··· AVAILABLE DATA ···

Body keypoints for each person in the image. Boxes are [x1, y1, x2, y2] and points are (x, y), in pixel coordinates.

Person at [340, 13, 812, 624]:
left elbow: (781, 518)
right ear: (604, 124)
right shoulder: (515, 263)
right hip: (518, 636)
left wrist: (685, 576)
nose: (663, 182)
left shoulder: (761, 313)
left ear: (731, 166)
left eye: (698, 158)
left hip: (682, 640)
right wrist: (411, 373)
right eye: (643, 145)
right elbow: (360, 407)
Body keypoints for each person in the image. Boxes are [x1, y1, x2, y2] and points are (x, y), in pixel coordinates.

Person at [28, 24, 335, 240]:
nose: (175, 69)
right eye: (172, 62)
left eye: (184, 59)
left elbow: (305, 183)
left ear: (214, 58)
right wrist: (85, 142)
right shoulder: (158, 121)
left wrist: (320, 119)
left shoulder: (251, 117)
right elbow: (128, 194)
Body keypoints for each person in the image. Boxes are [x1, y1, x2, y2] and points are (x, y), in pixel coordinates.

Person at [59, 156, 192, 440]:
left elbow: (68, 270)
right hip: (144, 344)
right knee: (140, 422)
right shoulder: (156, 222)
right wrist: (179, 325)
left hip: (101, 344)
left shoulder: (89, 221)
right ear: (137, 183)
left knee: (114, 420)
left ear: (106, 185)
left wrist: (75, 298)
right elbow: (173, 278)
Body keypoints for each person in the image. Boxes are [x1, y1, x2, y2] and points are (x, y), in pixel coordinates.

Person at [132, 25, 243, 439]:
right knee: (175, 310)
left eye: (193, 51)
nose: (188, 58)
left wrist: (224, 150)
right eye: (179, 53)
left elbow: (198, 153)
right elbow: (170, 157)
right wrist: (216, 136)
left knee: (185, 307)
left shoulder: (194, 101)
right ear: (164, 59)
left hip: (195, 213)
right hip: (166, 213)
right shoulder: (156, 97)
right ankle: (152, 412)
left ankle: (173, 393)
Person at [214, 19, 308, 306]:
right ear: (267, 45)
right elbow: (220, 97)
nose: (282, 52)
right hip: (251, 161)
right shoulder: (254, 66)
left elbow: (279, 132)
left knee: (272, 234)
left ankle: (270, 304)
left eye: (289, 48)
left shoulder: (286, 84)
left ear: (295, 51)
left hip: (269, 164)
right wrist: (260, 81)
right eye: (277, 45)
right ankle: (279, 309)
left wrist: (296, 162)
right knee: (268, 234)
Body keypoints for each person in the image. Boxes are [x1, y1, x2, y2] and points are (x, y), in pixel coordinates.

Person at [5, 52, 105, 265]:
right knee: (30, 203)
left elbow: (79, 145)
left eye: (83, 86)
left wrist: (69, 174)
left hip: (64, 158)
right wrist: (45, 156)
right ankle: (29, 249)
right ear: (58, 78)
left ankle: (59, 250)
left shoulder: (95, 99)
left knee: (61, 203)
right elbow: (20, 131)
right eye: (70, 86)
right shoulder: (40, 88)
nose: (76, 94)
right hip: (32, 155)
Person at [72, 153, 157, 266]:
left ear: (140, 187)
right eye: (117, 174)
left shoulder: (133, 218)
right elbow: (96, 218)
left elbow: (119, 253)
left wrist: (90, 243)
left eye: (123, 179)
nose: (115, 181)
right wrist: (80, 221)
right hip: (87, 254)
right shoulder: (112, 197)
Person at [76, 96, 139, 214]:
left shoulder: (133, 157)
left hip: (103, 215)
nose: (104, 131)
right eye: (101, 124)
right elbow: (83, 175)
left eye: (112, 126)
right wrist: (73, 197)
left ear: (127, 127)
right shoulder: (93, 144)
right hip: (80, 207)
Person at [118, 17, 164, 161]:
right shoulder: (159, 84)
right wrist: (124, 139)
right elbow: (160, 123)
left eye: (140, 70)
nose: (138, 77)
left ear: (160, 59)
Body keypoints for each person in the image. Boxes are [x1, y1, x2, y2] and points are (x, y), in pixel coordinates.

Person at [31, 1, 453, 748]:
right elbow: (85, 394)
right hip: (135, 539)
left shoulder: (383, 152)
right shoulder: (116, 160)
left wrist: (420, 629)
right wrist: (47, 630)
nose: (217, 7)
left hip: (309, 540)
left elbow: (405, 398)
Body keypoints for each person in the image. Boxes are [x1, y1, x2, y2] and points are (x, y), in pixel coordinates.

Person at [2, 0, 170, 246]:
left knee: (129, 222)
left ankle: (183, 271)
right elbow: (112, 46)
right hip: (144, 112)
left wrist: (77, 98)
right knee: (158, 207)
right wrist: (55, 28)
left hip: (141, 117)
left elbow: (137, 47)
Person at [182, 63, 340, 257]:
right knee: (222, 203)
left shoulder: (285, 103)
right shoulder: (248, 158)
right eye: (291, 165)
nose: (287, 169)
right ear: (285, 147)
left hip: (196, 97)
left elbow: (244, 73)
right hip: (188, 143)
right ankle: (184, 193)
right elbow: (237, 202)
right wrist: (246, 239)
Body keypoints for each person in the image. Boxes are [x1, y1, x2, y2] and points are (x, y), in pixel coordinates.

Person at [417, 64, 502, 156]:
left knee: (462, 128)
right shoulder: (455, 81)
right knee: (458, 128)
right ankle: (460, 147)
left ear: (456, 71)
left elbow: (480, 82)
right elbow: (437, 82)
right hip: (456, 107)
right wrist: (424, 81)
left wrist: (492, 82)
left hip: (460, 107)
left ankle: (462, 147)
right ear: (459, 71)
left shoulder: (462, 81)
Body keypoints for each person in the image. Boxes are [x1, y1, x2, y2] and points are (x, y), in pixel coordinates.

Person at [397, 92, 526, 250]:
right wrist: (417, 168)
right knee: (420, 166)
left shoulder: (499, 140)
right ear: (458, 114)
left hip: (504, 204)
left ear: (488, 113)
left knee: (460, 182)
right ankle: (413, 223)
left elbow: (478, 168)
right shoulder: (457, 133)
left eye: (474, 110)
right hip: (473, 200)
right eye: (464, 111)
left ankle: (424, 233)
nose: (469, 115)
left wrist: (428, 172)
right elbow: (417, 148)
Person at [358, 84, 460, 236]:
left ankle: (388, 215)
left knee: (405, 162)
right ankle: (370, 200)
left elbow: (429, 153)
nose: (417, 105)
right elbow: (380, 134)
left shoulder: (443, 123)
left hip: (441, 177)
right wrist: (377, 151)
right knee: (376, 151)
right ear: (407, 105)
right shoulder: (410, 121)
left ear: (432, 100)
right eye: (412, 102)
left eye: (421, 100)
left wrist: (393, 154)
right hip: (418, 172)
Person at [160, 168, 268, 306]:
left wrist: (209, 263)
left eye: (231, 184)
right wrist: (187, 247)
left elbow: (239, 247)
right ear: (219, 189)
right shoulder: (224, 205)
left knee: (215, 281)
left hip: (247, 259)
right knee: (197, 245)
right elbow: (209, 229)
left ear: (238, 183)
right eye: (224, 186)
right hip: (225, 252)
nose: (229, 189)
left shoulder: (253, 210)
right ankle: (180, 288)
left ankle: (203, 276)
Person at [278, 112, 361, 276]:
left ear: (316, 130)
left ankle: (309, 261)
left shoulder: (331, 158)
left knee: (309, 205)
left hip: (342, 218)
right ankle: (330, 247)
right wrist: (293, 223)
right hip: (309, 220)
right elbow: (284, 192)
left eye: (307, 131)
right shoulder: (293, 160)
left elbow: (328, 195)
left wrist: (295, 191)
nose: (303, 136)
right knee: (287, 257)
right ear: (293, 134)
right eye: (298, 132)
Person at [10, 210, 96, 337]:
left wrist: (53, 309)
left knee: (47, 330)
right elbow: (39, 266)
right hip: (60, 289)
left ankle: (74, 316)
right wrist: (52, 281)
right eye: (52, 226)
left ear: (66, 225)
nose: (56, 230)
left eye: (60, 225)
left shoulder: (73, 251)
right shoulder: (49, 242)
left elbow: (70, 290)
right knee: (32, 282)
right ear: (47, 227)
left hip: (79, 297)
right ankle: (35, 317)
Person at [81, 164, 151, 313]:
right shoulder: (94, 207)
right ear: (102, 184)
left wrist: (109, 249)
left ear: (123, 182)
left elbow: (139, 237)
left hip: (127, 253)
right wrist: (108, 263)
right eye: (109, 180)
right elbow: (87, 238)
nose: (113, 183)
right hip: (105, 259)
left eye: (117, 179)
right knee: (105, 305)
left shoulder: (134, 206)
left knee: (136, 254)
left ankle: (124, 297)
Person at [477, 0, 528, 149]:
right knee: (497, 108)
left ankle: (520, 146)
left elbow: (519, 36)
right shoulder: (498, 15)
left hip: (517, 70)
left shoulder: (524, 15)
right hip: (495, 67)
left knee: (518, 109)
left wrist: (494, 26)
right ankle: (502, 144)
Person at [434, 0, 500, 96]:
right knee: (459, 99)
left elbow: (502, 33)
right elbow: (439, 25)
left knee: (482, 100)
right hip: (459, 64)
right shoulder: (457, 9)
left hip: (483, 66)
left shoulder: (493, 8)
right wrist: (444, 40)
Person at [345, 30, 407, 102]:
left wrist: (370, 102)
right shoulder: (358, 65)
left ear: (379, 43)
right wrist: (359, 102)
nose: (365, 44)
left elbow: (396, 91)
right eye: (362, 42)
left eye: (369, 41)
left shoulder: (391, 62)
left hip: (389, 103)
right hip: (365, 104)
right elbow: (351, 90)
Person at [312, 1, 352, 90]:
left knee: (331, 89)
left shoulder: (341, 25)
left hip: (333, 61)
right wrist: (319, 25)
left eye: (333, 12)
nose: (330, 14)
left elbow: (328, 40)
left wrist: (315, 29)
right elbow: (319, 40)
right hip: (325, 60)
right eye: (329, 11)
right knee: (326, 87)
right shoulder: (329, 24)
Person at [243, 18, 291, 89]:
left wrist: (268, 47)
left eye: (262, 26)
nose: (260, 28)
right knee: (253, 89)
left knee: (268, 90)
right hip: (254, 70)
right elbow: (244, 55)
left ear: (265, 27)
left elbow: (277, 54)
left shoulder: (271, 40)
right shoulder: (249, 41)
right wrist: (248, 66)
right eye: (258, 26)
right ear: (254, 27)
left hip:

···

▶ _TASK ITEM_: Would you copy, unchanged, the stretch of the records above that begins at the line containing "left elbow: (279, 132)" and ends at the line containing "right shoulder: (159, 84)", and only that?

▶ _WORKED SOLUTION_:
left elbow: (279, 132)
left knee: (272, 234)
left ankle: (270, 304)
left eye: (289, 48)
left shoulder: (286, 84)
left ear: (295, 51)
left hip: (269, 164)
right wrist: (260, 81)
right eye: (277, 45)
right ankle: (279, 309)
left wrist: (296, 162)
right knee: (268, 234)
Body keypoints for each person in the image. Boxes are [x1, y1, x2, y2] and points are (x, y), in pixel coordinates.

Person at [5, 52, 105, 265]:
right knee: (30, 203)
left elbow: (79, 145)
left eye: (83, 86)
left wrist: (69, 174)
left hip: (64, 158)
right wrist: (45, 156)
right ankle: (29, 249)
right ear: (58, 78)
left ankle: (59, 250)
left shoulder: (95, 99)
left knee: (61, 203)
right elbow: (20, 131)
right eye: (70, 86)
right shoulder: (40, 88)
nose: (76, 94)
right hip: (32, 155)
Person at [72, 153, 157, 266]:
left ear: (140, 187)
right eye: (117, 174)
left shoulder: (133, 218)
right elbow: (96, 218)
left elbow: (119, 253)
left wrist: (90, 243)
left eye: (123, 179)
nose: (115, 181)
right wrist: (80, 221)
right hip: (87, 254)
right shoulder: (112, 197)
Person at [76, 96, 139, 214]:
left shoulder: (133, 157)
left hip: (103, 215)
nose: (104, 131)
right eye: (101, 124)
right elbow: (83, 175)
left eye: (112, 126)
right wrist: (73, 197)
left ear: (127, 127)
right shoulder: (93, 144)
right hip: (80, 207)
Person at [118, 17, 164, 161]:
right shoulder: (159, 84)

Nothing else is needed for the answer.